Entretanto, ao princípio da tarde desta quarta-feira, o gestor judicial disse que uma vez declarado o encerramento do grupo Ricon, o objectivo é "vender a empresa no seu todo" e que "há sempre interessados para compras".

 

Pedro Pidwell, que falava aos jornalistas no final da segunda assembleia de credores marcada para esta manhã e das quais resultou o decreto de encerramento e liquidação de activos da Ricon Industrial e da Delcon, duas das unidades operacionais do grupo Ricon, explicou que as conversações entre investidores que decorreram até ao final do dia de terça-feira com o objectivo de "salvar" as fábricas "não se concretizaram".

 

"A proposta que foi apresentada não foi aceite.
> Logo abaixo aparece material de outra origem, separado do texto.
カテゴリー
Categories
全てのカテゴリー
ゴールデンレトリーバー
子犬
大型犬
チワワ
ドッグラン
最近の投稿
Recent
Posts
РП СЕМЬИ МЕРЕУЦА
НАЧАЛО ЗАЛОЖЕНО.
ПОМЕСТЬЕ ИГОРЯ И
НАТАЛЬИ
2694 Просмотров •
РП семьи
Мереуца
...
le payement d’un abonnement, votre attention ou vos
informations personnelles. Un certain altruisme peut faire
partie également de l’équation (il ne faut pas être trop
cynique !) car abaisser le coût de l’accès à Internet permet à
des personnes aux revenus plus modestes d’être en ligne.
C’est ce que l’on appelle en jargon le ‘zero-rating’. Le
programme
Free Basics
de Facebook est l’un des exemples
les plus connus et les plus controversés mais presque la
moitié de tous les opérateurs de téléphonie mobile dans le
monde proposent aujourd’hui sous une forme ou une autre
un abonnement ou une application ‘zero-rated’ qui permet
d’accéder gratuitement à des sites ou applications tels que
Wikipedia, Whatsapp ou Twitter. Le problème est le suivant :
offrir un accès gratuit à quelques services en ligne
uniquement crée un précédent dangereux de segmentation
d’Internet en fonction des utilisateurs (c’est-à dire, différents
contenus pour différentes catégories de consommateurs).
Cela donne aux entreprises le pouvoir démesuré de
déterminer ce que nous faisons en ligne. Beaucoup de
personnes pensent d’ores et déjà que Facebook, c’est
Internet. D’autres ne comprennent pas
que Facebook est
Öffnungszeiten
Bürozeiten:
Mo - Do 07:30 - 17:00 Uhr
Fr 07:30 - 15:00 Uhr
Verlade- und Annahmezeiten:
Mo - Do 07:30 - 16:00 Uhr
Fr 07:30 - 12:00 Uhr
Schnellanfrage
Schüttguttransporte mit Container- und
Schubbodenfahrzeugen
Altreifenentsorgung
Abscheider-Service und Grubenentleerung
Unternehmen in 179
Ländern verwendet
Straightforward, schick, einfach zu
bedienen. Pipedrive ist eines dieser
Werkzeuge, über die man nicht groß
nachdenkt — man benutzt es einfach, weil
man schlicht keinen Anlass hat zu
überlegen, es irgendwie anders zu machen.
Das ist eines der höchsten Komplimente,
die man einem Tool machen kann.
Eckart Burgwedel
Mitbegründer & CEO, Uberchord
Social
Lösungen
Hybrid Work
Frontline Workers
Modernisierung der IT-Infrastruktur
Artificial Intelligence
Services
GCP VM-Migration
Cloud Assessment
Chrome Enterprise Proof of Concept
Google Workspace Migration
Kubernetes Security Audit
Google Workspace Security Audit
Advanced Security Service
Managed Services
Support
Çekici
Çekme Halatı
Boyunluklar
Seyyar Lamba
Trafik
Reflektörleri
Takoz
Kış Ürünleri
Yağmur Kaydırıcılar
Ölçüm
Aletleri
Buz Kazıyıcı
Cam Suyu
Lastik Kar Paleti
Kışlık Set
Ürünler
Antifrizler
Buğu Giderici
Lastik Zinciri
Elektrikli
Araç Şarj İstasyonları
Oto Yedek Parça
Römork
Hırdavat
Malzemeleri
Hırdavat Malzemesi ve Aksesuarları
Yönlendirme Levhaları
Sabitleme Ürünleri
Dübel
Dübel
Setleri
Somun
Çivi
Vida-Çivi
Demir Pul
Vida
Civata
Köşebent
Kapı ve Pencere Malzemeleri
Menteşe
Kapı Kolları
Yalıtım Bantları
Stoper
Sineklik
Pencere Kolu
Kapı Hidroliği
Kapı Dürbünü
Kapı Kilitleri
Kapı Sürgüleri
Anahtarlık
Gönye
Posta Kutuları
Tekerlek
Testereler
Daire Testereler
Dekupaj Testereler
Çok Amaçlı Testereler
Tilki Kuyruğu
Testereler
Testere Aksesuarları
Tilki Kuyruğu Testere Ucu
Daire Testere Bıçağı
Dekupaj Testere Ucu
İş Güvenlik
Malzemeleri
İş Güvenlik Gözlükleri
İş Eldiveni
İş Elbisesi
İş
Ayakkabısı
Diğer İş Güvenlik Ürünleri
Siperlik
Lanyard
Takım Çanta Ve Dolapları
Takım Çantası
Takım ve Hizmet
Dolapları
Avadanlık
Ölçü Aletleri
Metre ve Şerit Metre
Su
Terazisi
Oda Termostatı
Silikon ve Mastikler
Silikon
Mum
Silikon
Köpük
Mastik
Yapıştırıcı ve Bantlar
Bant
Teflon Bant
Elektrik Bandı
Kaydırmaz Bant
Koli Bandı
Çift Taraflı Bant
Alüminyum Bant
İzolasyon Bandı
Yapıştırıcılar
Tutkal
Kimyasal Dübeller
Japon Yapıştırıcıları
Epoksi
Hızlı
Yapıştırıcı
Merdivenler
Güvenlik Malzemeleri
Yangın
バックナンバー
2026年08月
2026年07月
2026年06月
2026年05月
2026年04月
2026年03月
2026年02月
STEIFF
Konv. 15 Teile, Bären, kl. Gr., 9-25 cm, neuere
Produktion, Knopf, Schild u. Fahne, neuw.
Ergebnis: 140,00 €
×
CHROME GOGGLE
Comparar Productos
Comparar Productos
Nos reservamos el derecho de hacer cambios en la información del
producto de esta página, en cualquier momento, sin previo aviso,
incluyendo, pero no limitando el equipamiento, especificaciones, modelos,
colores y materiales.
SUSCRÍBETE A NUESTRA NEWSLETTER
Aquilo que me foi transmitido é que a proposta não se enquadra na orientação estratégica da Gant para Portugal", afirmou Pidwell.

 

Segue-se a venda dos activos. "Estamos a trabalhar para vender a empresa no seu todo porque é a forma de potenciar valor e o ressarcimento dos credores", sublinhou o mesmo administrador de insolvência.

 

De resto, rematou, "há sempre interessados para compras. A partir de agora há um conjunto de activos de empresas que estão prontas para retomar a laboração. Portanto, se houver interessados, estamos cá para isso", respondeu, explicando que "não é o momento" para revelar conversações.

 

Os trabalhadores despedidos da Ricon foram entretanto informados de que os salários de Janeiro serão pagos nos "próximos dias".